● **To do**:
(a) Check three statements against the forum thread about the Epson L1300 printing blue as purple: (i) lowering magenta by 30% made no difference, (ii) the sublimation ink in use is made in Japan, and (iii) letting Photoshop manage color makes white look yellowish. For each statement, answer yes or no and quote the words of the thread that decide it.
(b) Pick up the forum thread about the Epson L1300 printing blue as purple after its last post, and write the next reply.

# HELP: EPSON L1300 print blue color in Purple ( sublimation)



## Blueprint11 (Jan 21, 2016)

Hi! i'm having a problem with my new printer EPSON L1300, that blue printed as purple. I though after I press it will turn to blue but it is not. I tried every possible solution i find in Internet. I also tried to lessen the amount of magenta by 30% but it didn't change anything. what would be the problem? and what would be the solution for this? Thank you for your HELP in ADVANCE!!


----------



## Viper Graphics (Mar 28, 2009)

What ink are you using and are you using the correct color profile? Start there....


----------



## Blueprint11 (Jan 21, 2016)

Larry's Printing said:


> What ink are you using and are you using the correct color profile? Start there....


thanks for replying..

i'm using ink for sublimation, HANSOL ( made in korea ). about the color profile i have no idea which one i should use, i only set it with Printer manages color. if i set it with photoshop manages color, my white turning to be yellowish. i really don't know what profile to use.

● **Information shown**:
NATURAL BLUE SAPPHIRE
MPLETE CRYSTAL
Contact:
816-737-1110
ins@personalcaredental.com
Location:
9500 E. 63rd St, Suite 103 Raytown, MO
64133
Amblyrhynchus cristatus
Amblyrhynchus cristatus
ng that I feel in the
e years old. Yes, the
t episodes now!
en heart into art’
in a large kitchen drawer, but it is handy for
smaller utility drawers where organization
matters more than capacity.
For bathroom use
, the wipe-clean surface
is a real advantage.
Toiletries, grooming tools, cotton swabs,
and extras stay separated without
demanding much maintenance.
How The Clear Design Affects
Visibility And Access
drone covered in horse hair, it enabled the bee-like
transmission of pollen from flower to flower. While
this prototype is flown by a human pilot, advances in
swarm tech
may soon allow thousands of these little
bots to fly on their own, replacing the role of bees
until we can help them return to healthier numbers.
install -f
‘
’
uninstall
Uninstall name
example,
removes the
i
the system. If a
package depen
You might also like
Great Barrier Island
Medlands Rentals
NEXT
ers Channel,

* * *

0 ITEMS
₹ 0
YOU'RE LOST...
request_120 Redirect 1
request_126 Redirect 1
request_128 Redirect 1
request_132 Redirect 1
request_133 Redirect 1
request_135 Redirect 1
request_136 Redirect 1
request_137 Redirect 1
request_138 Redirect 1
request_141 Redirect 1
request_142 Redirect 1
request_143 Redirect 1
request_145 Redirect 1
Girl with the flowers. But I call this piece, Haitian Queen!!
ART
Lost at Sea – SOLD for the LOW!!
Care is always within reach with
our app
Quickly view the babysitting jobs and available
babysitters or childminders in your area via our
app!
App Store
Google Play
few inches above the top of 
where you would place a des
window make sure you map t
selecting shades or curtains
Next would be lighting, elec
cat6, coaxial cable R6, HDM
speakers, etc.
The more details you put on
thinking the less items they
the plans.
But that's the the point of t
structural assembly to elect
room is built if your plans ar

* * *

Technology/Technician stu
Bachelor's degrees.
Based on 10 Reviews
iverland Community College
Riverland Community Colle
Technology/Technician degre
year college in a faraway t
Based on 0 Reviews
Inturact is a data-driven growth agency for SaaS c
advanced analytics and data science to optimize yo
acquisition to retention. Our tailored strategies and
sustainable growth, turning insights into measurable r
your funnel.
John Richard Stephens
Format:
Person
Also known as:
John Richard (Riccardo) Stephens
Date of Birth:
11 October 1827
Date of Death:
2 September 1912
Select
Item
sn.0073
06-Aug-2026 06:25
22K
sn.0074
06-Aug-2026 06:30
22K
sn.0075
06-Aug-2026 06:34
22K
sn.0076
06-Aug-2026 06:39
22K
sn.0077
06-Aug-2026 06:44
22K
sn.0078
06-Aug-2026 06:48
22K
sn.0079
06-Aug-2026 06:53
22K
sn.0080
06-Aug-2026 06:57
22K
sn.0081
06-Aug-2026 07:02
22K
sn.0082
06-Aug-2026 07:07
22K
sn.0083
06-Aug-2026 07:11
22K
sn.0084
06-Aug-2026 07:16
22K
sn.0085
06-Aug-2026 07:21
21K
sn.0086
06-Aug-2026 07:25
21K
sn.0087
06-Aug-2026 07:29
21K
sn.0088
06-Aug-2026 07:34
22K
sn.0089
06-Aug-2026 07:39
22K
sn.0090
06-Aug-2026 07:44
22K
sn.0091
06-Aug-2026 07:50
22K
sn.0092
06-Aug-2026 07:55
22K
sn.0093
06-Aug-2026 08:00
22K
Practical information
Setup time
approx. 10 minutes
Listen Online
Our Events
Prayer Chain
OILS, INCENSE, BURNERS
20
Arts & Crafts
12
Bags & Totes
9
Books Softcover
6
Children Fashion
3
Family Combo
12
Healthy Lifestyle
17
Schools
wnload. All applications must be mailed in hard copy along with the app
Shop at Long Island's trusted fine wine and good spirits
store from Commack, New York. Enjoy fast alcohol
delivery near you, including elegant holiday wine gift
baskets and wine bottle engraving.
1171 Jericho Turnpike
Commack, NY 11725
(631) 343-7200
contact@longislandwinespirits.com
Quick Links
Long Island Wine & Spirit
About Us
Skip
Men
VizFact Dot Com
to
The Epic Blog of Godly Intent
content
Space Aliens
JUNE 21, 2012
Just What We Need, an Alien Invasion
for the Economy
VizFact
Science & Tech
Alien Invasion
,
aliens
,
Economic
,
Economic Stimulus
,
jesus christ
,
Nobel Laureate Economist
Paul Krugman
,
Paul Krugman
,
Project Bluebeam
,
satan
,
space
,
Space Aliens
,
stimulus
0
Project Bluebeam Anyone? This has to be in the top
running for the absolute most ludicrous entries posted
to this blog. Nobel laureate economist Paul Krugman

● **Exercise results**:
(a)
(i) Yes: "I also tried to lessen the amount of magenta by 30% but it didn't change anything."
(ii) No: "HANSOL ( made in korea )"
(iii) Yes: "if i set it with photoshop manages color, my white turning to be yellowish."

(b)
----------



## Viper Graphics (Mar 28, 2009)

Sublimation inks are a completely different animal than your regular inks....you need to contact your sublimation ink supplier and get a color profile to use for your printer and the graphics program you will be using ( photoshop, corel, AI....) . If they don't have one do a search on the board and you might get some help in trying to create a profile that might work for your configuration. I tried your route a long time ago and threw a lot of time and money away. Best of luck.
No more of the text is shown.